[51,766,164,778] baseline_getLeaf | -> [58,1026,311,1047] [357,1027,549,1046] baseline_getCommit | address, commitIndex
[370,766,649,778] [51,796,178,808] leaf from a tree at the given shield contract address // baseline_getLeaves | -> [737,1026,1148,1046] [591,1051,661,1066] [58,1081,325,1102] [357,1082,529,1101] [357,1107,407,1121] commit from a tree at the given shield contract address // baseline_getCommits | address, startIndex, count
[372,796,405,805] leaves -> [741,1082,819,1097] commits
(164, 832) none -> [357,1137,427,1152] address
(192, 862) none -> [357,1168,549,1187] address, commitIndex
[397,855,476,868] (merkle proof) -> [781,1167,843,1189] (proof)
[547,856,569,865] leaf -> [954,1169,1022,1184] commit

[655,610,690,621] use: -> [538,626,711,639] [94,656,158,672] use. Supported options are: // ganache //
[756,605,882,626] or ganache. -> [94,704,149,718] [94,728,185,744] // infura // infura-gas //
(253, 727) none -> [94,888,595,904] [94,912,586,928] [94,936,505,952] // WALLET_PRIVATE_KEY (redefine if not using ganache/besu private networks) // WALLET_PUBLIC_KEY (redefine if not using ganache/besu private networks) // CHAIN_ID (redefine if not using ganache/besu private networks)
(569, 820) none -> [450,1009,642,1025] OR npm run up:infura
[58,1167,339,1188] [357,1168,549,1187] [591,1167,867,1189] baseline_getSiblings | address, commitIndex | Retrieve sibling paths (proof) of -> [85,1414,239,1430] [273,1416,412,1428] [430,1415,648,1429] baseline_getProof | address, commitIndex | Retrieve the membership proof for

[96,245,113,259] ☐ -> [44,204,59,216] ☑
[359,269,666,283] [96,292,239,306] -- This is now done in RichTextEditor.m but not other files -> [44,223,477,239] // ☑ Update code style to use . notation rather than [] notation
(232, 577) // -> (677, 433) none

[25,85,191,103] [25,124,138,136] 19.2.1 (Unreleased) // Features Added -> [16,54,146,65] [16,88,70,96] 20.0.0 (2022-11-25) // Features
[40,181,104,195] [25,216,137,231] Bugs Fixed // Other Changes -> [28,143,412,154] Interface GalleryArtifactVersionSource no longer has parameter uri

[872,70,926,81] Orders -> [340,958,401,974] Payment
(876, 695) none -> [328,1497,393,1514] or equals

= = = = =

## Prompt
Beginning with the first line of the listing above, please write out every line exactly until you reach the line that contains "[372,796,405,805] leaves ->", and include that one too.

## Written response
[51,766,164,778] baseline_getLeaf | -> [58,1026,311,1047] [357,1027,549,1046] baseline_getCommit | address, commitIndex
[370,766,649,778] [51,796,178,808] leaf from a tree at the given shield contract address // baseline_getLeaves | -> [737,1026,1148,1046] [591,1051,661,1066] [58,1081,325,1102] [357,1082,529,1101] [357,1107,407,1121] commit from a tree at the given shield contract address // baseline_getCommits | address, startIndex, count
[372,796,405,805] leaves -> [741,1082,819,1097] commits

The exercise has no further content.